The Anglo American board is fully behind the restructuring of its operations under Anglo American Platinum and Kumba Iron Ore, although the diversified resources miner was not inclined to separating the problematic South Africa companies from its other global units.
As many as 490 employees will likely be laid off at Kumba Iron Ore, while an additional 3 700 could also be retrenched from Anglo Platinum as the South African operating companies battle electricity, port and rail bottlenecks as well as suppressed platinum group metals (PGM) prices.
“Those South African announcements follow a number of months of planning (and) the need to simplify our portfolio in order to be able to allocate capital we have. The board is fully behind all these medium-term and long-term imperatives,” Anglo American chairperson Stuart Chambers said yesterday during a results briefing of the company.
There has been speculation over the past few weeks that Anglo Platinum could be considering a split of its South African and southern African businesses – including operations in Zimbabwe – from the rest of the diversified entity. South Africa has been particularly challenging for Anglo American, which faces power supply constraints and inabilities to move ore, which had forced Kumba to cut its production for the next two years.
Anglo American CEO Duncan Wanblad said yesterday that the company was instead focusing on each asset and its importance to the diverse portfolio. He emphasised that despite the lay-offs and reduced production at Kumba Iron Ore, Anglo American had the ability to turn around the South African assets and to bump up their contribution to group productivity as before.
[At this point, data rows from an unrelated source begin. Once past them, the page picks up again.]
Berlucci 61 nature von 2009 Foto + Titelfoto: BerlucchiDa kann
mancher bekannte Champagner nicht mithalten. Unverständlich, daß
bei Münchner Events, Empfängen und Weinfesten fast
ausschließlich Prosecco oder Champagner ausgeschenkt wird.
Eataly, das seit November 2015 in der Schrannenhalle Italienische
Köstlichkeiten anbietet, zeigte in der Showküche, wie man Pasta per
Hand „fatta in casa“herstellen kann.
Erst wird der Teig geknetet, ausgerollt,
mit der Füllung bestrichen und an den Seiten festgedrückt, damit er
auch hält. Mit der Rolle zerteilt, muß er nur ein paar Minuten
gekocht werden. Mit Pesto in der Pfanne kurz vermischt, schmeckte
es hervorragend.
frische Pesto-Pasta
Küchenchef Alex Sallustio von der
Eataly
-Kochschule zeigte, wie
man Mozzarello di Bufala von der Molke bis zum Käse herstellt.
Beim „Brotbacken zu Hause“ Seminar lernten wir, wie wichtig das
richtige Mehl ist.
“I can’t remember that (South Africa from non-South African assets). I refer to what I said earlier today in terms of the whole portfolio review and the role of every asset in the portfolio,” he said.
“We have the capability of running assets extremely well in South Africa. The single largest cash contributor to Anglo portfolio today is Kumba and it is in South Africa,” added Wanblad.
Two years ago, the troubled PGM subsidiary for Anglo American had delivered a $7 billion (R132bn) contribution to the group’s Ebitda.
There has been growing criticism from labour unions that Anglo American is protecting lofty executive remuneration in South Africa at the expense of retrenchments. Greater worries in South Africa are centred on the possibility of a complete shutdown of mines if headwinds and the commodity price downturn persists.
“This (restructuring) is not a decision on South Africa versus the rest of the world; this is a decision on the commodity, on the asset itself, our ability to drive value out of those assets in terms of the complexity and the role of the particular asset in the portfolio in supporting clear strategic objectives,” said Wanblad.
Ebitda earnings in Anglo American for the interim period to end December 2023 amounted to $5.1bn, largely a reflection of weaker product prices. Profits attributable to shareholders amounted to $1.3bn, although operating profit for the period fell from $6.7bn to $3bn. It closed the period under review in a net debt position of $8.8bn after investing into value-adding growth amid weaker prices.
Depreciation and amortisation for the period firmed up by 3% to $1.3bn on account of “increased production alongside a higher carrying value” for the steel-making coal assets due to the impairment reversal recognised in 2022 and Quellaveco commencing commercial production in June 2023.
By the end of 2024, Anglo American expects to accrue operating expenditure savings of $1bn, with $1.6bn of capital “being taken out of the business through better effective deployment and clear focus” on every asset.
“The near term will remain challenging, but the long term is very bright. I remain excited about future of the industry and the company. We have the strategy and capabilities to make that happen,” said Wanblad.